EXCERPTED RECORDS:
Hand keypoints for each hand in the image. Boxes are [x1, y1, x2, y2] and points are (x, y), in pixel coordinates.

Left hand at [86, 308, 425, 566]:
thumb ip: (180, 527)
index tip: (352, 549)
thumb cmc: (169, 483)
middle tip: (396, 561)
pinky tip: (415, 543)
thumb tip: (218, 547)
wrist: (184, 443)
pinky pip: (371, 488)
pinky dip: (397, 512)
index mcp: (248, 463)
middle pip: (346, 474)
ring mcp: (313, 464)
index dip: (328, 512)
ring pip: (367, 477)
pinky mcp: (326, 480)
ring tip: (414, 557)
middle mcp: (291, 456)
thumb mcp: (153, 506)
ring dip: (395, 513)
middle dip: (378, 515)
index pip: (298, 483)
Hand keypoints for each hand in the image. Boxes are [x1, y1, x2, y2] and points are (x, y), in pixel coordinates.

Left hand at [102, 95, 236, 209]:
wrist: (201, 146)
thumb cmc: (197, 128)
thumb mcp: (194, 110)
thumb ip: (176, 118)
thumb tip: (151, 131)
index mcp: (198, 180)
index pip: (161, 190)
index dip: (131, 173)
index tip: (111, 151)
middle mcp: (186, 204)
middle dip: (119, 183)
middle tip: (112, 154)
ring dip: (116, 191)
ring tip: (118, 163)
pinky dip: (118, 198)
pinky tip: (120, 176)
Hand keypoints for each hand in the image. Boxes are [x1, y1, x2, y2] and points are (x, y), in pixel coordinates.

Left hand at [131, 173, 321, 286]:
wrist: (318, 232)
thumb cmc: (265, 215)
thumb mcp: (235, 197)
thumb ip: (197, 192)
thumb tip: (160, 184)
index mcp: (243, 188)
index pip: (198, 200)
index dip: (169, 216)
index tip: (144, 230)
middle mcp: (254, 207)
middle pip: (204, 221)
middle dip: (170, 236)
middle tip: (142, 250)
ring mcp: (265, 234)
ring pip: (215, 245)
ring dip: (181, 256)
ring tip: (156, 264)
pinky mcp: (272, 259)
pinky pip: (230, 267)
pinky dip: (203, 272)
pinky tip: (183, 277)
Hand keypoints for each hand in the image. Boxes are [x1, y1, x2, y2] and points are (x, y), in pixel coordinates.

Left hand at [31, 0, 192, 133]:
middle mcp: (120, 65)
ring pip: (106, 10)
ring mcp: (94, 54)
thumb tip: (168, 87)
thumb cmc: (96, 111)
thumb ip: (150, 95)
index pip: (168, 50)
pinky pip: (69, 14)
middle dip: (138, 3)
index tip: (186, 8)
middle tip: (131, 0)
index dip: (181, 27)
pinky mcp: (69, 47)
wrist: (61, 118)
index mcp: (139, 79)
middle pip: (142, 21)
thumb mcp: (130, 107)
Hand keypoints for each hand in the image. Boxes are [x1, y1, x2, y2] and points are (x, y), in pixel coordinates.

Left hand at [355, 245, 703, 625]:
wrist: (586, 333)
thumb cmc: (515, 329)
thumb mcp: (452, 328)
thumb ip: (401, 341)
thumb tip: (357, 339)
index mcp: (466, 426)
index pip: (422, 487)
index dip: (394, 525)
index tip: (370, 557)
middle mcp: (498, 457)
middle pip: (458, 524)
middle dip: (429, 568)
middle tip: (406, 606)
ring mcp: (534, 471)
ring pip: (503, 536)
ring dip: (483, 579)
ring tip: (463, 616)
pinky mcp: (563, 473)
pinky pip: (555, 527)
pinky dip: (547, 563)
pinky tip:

TASK:
Look above and return each line of the records exactly, from the very first through the line with "index pip: (298, 483)", both included.

SOLUTION TO THIS TASK:
Hand keypoints for each hand in the image. Boxes are [x1, y1, x2, y2] and points are (x, y), in pixel coordinates.

Left hand at [86, 308, 425, 566]:
thumb ip: (180, 527)
index tip: (352, 549)
thumb cmc: (169, 483)
middle tip: (396, 561)
pinky tip: (415, 543)
thumb tip: (218, 547)
wrist: (184, 443)
pinky pip: (371, 488)
pinky dip: (397, 512)
index mcp: (248, 463)
middle pip: (346, 474)
ring mcp: (313, 464)
index dip: (328, 512)
ring pip: (367, 477)
pinky mcp: (326, 480)
ring tip: (414, 557)
middle mcp: (291, 456)
thumb mcp: (153, 506)
ring dip: (395, 513)
middle dip: (378, 515)
index pip: (298, 483)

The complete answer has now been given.